MEMORIAS DE GETXO

domingo, 11 de diciembre de 2011

CALLE PROLONGACION AMAYA - LA FRONTERA DE ROMO



La “Prolon” era la frontera de aquellos años, en ella se juntaban Romo y Leioa, entonces, igual que hoy, todo uno.

En la parte más próxima al Cine Arenal, estaban las nuevas edificaciones de protección Oficial de Viviendas de Bizkaia, a su derecha el limite con la Calle Santa Eugenia lleno de arbustos, justo enfrente, empezaban los arenales, lugar de mil juegos, desde pistas de canicas con sus peraltes, hasta partidos sin fin de fútbol, que habilidad tenia Jesús Mari Legarreta, persona invalida, pero provista de una destreza y fuerza increíble en sus brazos, lugar de famosas Sanjuanadas y charlas interminables a la luz de las hogueras.

Mikel Atxaerandio, todos los años cosía el muñeco, que presidía la cima de la hoguera, para la que se recorrían todas la zonas limítrofes, hasta conseguir, no sin competencia, de otras cuadrillas del barrio, las ramas y maderas que se iban amontonando, en torno al mástil de madera central, también se aprovechaba para quemar en ella todos los mueble o enseres que ya no tenían utilidad. La guinda de la fiesta siempre la ponía Antonio Cordón, que cuando llegaba del trabajo, sin previo aviso, daba fuego a las hoguera, lo cual provocaba un montón de carreras y algún que otro “taco”, por haberse perdido el comienzo de la Sanjuanada. El resto eran canciones y fiesta hasta las últimas brasas.

Todos los baserritarras de la próxima Leioa temblaban, porque con la llegada de la noche de San Juan, comenzaba una azarosa invasión de sus huertas, en busca de patatas y cualquier otra cosa que pudiera ser  asada en las brasas de las hogueras.

Mirando hacia la Boronita, en la subida a Gaztelueta estaban las casas de la Montañesa, a la izquierda, estaba la central de Iberduero, mas su izquierda había un charco, tan grande, que para los niños de la zona aparentaba un gran lago, el cual facilitaba todos los juegos “náuticos”, lugar de caza de ranas, sapaburus y libélulas, de alas increíblemente bellas.


Junto a este charco y por detrás estaba el primer “monte”, no tanto por tamaño, si no que comparado con aquellos chiquillos se pretendía inmenso, servia para un sinfín de juegos, así como para la caza de lagartos, de múltiples colores.

Continuaba una campa, a su izquierda, como todas ellas, llena de cardos, vegetación típica de zonas marítimas, flores, por supuesto en la primavera, así como multitud de mariposas de alas de arco iris.
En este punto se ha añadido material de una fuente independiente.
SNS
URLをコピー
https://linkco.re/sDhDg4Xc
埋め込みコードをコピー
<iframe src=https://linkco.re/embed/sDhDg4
Era el territorio de los grillos y las cigarras, que por las tardes y noches, llenaban de sonido y misterio,  aquellos campos. Zona de mil batallas de pedradas, luchas con hondas, barricadas de piedra desde las que los enfrentamientos se creían más seguros.

Para llegar al Gran Montículo (Monte de pequeño tamaño), pero mayor que el anterior, y a su izquierda el gran ”lago”, charco entre montones de arena, lugar de baños, perdidas de alpargatas y playeras y en alguna desgraciada ocasión de vidas. Era la zona de los pinos, con sus sinuosas cuestas de blanca área, lugar para deslizarse y albardarse de aquella inmaculada y fina arena, de la que llegábamos a casa rebozados, y con las playeras chorreando agua y barro.

Con ello llegamos a la finca de Chavarri, sitio idílico para incursiones, con mayor o menor riesgo, por los perros o el guarda, lo que daba mayor aliciente a aquellas pequeñas travesuras.

Aquella frontera, como todas, paso a mejor vida y con ella llegaron, el cemento, los coches, la polución y todo aquello, que por un lado mejora nuestras vidas, pero por otro, acaba con una forma de vida, mas tranquila, armoniosa, sana, sin el estrés que provoca la ciudad, con ello se pierde la proximidad de la  naturaleza y sencillez de las gentes.